===== DATASET RECORDS =====
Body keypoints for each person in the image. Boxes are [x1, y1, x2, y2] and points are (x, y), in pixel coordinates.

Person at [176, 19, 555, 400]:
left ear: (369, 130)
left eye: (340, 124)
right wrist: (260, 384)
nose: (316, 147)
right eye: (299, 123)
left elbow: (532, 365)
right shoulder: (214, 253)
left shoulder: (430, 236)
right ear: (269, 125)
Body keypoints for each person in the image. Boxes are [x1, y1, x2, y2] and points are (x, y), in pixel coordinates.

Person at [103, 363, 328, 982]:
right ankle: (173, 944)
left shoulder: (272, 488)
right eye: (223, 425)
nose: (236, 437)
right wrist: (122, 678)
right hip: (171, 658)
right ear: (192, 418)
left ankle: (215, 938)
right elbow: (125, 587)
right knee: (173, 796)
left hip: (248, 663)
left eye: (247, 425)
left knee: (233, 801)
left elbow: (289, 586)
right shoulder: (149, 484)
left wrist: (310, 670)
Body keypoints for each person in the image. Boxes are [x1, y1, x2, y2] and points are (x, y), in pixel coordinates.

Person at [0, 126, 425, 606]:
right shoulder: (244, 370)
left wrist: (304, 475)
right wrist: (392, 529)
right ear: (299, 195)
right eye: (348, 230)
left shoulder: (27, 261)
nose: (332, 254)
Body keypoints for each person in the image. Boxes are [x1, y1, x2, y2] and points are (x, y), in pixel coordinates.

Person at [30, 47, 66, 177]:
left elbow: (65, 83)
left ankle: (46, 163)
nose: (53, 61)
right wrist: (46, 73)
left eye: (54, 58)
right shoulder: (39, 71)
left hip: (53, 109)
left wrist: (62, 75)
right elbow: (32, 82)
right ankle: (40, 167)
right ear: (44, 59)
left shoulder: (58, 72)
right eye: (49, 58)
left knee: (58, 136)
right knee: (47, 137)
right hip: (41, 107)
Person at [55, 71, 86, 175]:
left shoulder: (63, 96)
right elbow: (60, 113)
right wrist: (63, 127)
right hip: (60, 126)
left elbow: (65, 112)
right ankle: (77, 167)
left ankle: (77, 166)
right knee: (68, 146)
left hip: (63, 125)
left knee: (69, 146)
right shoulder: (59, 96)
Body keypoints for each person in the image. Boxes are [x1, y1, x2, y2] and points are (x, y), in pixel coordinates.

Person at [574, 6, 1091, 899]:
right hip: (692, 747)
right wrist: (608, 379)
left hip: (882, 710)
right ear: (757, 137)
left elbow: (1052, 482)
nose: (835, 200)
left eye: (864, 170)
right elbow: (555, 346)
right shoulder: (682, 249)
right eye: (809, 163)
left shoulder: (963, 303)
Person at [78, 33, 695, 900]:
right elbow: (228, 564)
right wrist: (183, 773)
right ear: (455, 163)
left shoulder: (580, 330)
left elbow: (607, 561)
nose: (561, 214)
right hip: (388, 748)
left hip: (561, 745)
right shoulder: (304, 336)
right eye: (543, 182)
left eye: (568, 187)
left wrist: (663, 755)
=====
* [TASK GOAL]: Your answer should consist only of the lines above between the line holding "left elbow: (532, 365)" and the line holding "right knee: (173, 796)", inclusive, each transcribed exactly.

* [OUTPUT OF THE EXERCISE]:
left elbow: (532, 365)
right shoulder: (214, 253)
left shoulder: (430, 236)
right ear: (269, 125)
Body keypoints for each person in the image. Boxes are [x1, y1, x2, y2] and points are (x, y), in pixel coordinates.

Person at [103, 363, 328, 982]:
right ankle: (173, 944)
left shoulder: (272, 488)
right eye: (223, 425)
nose: (236, 437)
right wrist: (122, 678)
right hip: (171, 658)
right ear: (192, 418)
left ankle: (215, 938)
right elbow: (125, 587)
right knee: (173, 796)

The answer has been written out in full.